Isobel Campbell was in Belle and Sebastian was she not? Some good stuff can be found amongst the artist on your list Blast, but nothing that REALLY makes a huge impact.......and I have a fair bit of Belle & Sebastian stuff. Don't get yourself constrained by nationalism.............good music can be found everywhere.

----------


## guitarzan

> Best Scots band of all time SAHB. Fact.



On the contrary, I would say that was opinion rather than fact surely?  :Wink:

----------


## Blast!

> Isobel Campbell was in Belle and Sebastian was she not? Some good stuff can be found amongst the artist on your list Blast, but nothing that REALLY makes a huge impact.......and I have a fair bit of Belle & Sebastian stuff. Don't get yourself constrained by nationalism.............good music can be found everywhere.


Aye she was.

Not constrained by nationalism scotsboy, think you were when you picked you're username  :Wink:  I like music from all over biy, it's refreshing to know there's great stuff coming from our wee country though so it's worth getting behind them (Y)


On another note, I'd nominate My Latest Novel as the best of the bands I mentioned. Caught them a month or so ago in Stereo in Glasgow, couldn't have been more than 150/200 people there and they were absolutely incredible. Very tight, amazing harmonies and some killer crescendos. One of the best gigs I've had the pleasure of attending.
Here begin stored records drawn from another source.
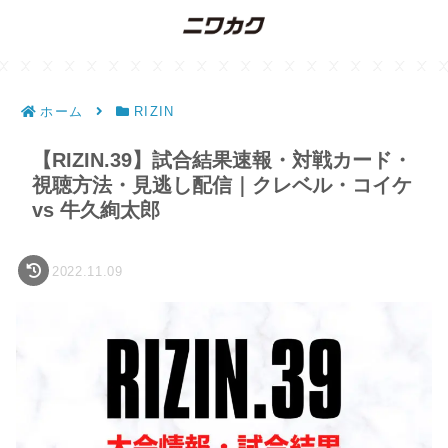
ホーム
RIZIN
【RIZIN.39】試合結果速報・対戦カード・
視聴方法・見逃し配信｜クレベル・コイケ
vs 牛久絢太郎
2022.11.09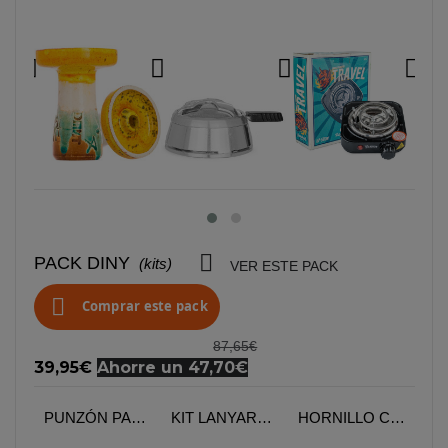

PACK DINY
(kits)
VER ESTE PACK

Comprar este pack
87,65€
39,95€
Ahorre un 47,70€
CACHIMBA ZAR DINY
PUNZÓN PARA CACHIMBA COLOUR MIX FLOWKAH
KIT LANYARD CON BOQUILLA BENGALA
HORNILLO CACHIMBA 500W LUCIFER TRAVEL FLOWKAH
Caught them at Connect in '07 as well, brilliant then too.

You must have seen them before Pepsi, what did you think?

----------


## scotsboy

> Aye she was.
> 
> Not constrained by nationalism scotsboy, *think you were when you picked you're username*  I like music from all over biy, it's refreshing to know there's great stuff coming from our wee country though so it's worth getting behind them (Y)
> 
> 
> On another note, I'd nominate My Latest Novel as the best of the bands I mentioned. Caught them a month or so ago in Stereo in Glasgow, couldn't have been more than 150/200 people there and they were absolutely incredible. Very tight, amazing harmonies and some killer crescendos. One of the best gigs I've had the pleasure of attending. Caught them at Connect in '07 as well, brilliant then too.
> 
> You must have seen them before Pepsi, what did you think?



I have to confess that it was not I who picked my username............but I really don't want to get into why that needed to happen.............I certainly would not have chosen it!

----------


## M R

Of course i havn't heard of these bands,  i just sit in a little hole in thurso listening to Oasis, Kasabian.  Never even been to a concert  :: 

You really should engage your brain little more before deciding on what music i've heard,     and havn't.  :: 

Point is,   your taste is a whole lot different than mine obviously,   and i will leave it at that.  :: 





> I'm not a big fan of Franz myself, but they are a better than Kasabian IMO.
> 
> 
> 
> Have you even heard half of those bands? I expect not.

----------